C’è in ogni caso una vanità che dobbiamo smettere di avere ed è di credere che i movimenti islamisti siano movimenti pre-Lumières, barbari come dicevo prima, e che diverranno moderati non appena scopriranno gli splendori del consumismo. In verità sono movimenti post-Lumières. Essi sanno che le utopie umaniste che si erano sostituite alla fede religiosa sono crollate. E dunque ci si può chiedere con qualche ragione se l’islam non sia il termine dialettico di un’Europa tecno-liberale che ha rifiutato le sue radici greco-latine e le sue ali giudaico-cristiane: e siccome questa Europa non può vivere troppo a lungo senza Dio e senza madri, ma come un bambino viziato non riesce tornare da sua madre la Chiesa, essa acconsente finalmente a darsi a un monoteismo facile, dove il rapporto con la ricchezza è sdrammatizzato, dove la morale sessuale è più debole, dove la postmodernità hi-tech costruisce città radiose come quelle del Qatar. Dio e il capitalismo, le huri dell’harem e i guru del computer, perché non potrebbe essere questo l’ultimo compromesso, la vera fine della storia?

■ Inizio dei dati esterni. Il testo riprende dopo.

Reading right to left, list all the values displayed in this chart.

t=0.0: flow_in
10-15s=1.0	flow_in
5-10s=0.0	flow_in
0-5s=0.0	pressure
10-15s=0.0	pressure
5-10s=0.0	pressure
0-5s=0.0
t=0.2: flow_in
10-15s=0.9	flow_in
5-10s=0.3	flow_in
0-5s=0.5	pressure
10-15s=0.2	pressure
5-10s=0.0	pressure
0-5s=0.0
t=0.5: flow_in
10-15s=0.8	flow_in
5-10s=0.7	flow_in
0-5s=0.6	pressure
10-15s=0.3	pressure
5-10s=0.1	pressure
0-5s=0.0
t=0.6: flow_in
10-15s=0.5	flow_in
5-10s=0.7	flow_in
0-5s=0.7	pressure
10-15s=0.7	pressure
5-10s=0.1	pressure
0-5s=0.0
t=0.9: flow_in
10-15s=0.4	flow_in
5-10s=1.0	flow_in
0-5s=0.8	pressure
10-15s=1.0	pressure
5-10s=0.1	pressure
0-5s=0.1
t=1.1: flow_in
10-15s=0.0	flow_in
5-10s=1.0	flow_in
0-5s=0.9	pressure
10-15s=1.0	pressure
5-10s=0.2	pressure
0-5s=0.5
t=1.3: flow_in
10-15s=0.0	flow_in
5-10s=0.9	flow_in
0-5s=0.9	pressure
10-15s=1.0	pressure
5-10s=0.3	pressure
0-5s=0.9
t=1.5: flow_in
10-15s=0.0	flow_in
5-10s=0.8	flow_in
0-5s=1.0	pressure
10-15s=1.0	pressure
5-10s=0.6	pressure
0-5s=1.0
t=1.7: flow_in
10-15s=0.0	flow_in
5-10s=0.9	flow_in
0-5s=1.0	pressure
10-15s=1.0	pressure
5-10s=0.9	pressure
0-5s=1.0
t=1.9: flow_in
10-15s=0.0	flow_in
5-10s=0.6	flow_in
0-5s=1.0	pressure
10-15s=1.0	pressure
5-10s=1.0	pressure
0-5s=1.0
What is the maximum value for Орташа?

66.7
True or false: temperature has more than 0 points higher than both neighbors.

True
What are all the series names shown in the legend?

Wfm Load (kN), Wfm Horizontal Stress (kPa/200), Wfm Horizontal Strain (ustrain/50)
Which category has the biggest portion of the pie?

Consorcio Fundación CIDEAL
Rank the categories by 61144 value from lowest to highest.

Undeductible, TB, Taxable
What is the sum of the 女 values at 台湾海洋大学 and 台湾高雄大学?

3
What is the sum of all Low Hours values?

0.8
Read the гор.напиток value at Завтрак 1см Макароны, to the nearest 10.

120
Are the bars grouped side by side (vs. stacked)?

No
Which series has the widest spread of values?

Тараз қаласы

Una cosa mi sembra certa: ciò che c’è di buono nel secolo dei Lumi ormai non può più sussistere senza il Lume dei secoli. Ma riconosceremo che quella Luce è quella del Verbo fatto carne, del Dio fatto uomo, e cioè di una Divinità che non schiaccia l’umano, ma che lo accoglie nella sua libertà e nella sua debolezza? Questa è la domanda che pongo a voi alla fine: siete romani, ma avete ragioni forti affinché San Pietro non conosca la stessa sorte di Santa-Sofia? Siete italiani, ma siete capaci di battervi per la Divina Commedia, o ne avrete vergogna, visto che Dante, nel XXVIII canto dell’Inferno, osa mettere Maometto nella nona bolgia dell’ottavo girone?
Infine, siamo europei, ma siamo fieri della nostra bandiera con le sue dodici stelle? Ci ricordiamo ancora del senso di quelle dodici stelle, che rimandano all’Apocalisse di San Giovanni ed alla fede di Schuman e De Gasperi? Bisogna rispondere, o siamo morti: per quale Europa siamo pronti a dare la vita?